There’s still a lot of crap in there that I Think is un-needed but as I didn’t fully understand what some of it Did I just left it well alone (I.e it was built in the elrepo kernel I took the .config from so I left the settings the same)

1 Like

Also @baggar11 I’ve pm’d you a link to the RPM I built if you’re feeling brave/wanted to try it.

Probably wouldn’t trust it with any super critical data Just in case.

If Others want it I guess I can upload it somewhere else but i’d rather not have people blindly installing it unless they really need it just in case there’s something wrong with it, I’m not exactly an expert when it comes to compiling the kernel from source.

Thanks Dragon, I’ll probably hold off on the 4.3 kernel for now. Oddly enough, I was thinking that the issue was probably kernel related too. There has to be some virtualization regression in the v4+ kernels.

Suman, like Dragon said, it locks up the whole vm to the point that the console doesn’t work, so even trying to stop the RockStor service wouldn’t help. It kills filesharing, samba/nfs, webgui and console. No errors from the Proxmox side of things that I can tell either.

I’m not really sure how to trigger it in in my environment to test out what’s going on. For now, I’m just hoping that newer kernels fix whatever is broken, on the Proxmox and RockStor side of things. My environment is mostly stable, so it hasn’t been a big deal.

Don’t think it’s Rockstor related but my proxmox host decided to go reboot itself this morning for some unknown reason.

Have you seen anything like that happen?

No, nothing like that here. That doesn’t sound good. Maybe a power supply issue? Have you looked at the logs yet?

BMC didn’t log anything interesting nor did proxmox itself as far as I can see.

What’s your system setup look like? How many drives are you running? PSU power? Any motherboard bios/bmc updates?

C7250-D4I

5 3.5" drives + 2x 40GB ssds (Proxmox boot)
Silverstone DS380 case

Believe the PSU is 450w but I don’t remember the brand, wasn’t one of the cheapo ones that much I do remember.

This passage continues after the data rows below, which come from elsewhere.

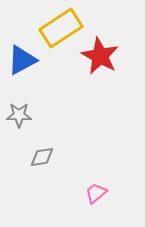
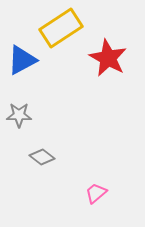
red star: moved 8 px right, 2 px down
gray diamond: rotated 45 degrees clockwise
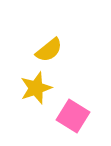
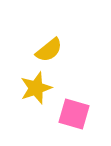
pink square: moved 1 px right, 2 px up; rotated 16 degrees counterclockwise
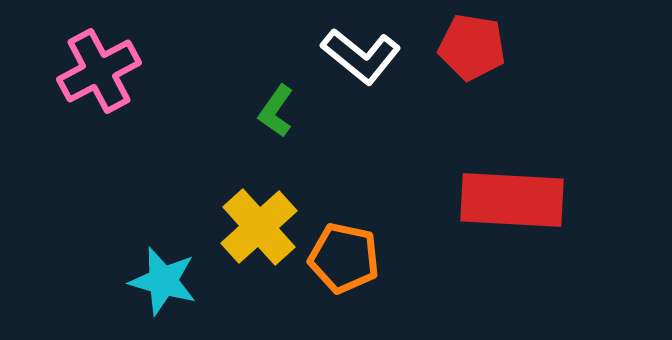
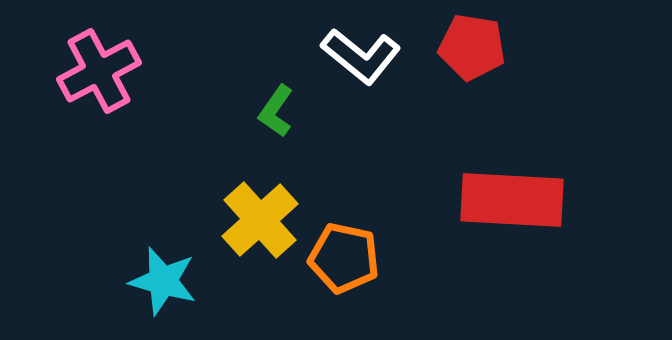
yellow cross: moved 1 px right, 7 px up
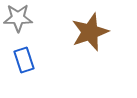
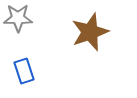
blue rectangle: moved 11 px down
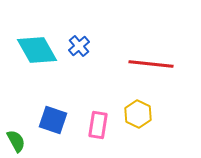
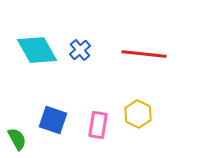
blue cross: moved 1 px right, 4 px down
red line: moved 7 px left, 10 px up
green semicircle: moved 1 px right, 2 px up
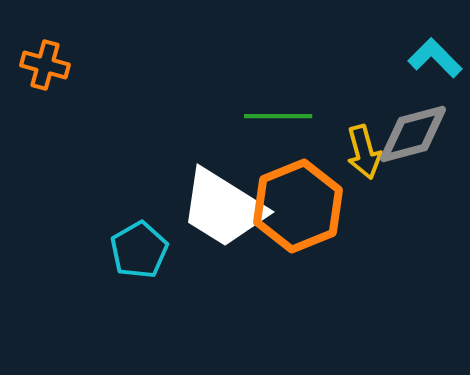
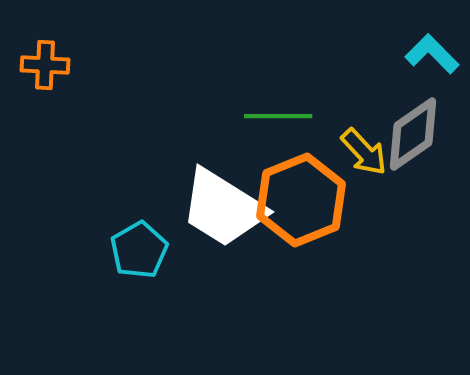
cyan L-shape: moved 3 px left, 4 px up
orange cross: rotated 12 degrees counterclockwise
gray diamond: rotated 20 degrees counterclockwise
yellow arrow: rotated 28 degrees counterclockwise
orange hexagon: moved 3 px right, 6 px up
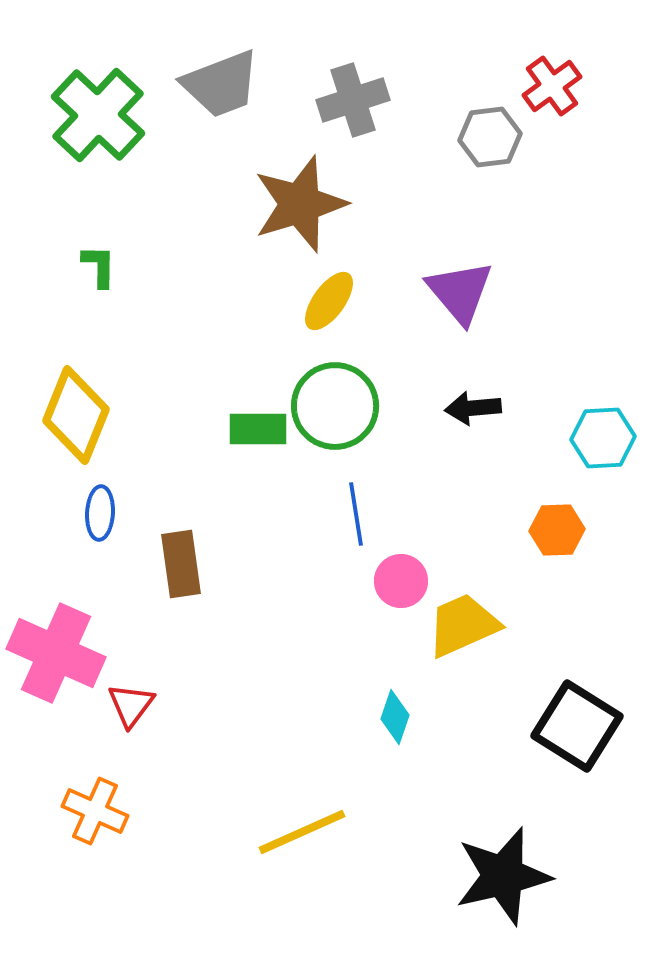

Device is actually sitting in co-locker (www.colocker.com) so ambient temperature should be fine, Power should be nice and stable (UPS backed).

I’ll see if I can find the Invoice from the supplier to see what PSU I ordered.

450W Silverstone Strider ST45SF 80PLUS Bronze 85% Eff’ 80mm Quiet Fan, SFX, EPS 12V,

I seem to remember there being a somewhat limited choice for SFF psu’s at the time and this was one of the better models they had in stock

Power supplies do fail. Something to keep an eye on if it happens again. Depending on when you purchased that board, you may not have all the bios/bmc/marvell updates applied. Did you check on those?

Voltages all look in spec,

Unless they’ve sneaked a bios/firmware update out within the last month or 2 then it’s up2date (will double check later) I was talking to them fairly recently about KVMoIP/Java issues (Found it tends to get blocked unless using HTTPS)

I suspect something caused a kernel panic but I can’t be 100% sure as it didn’t log anything productive.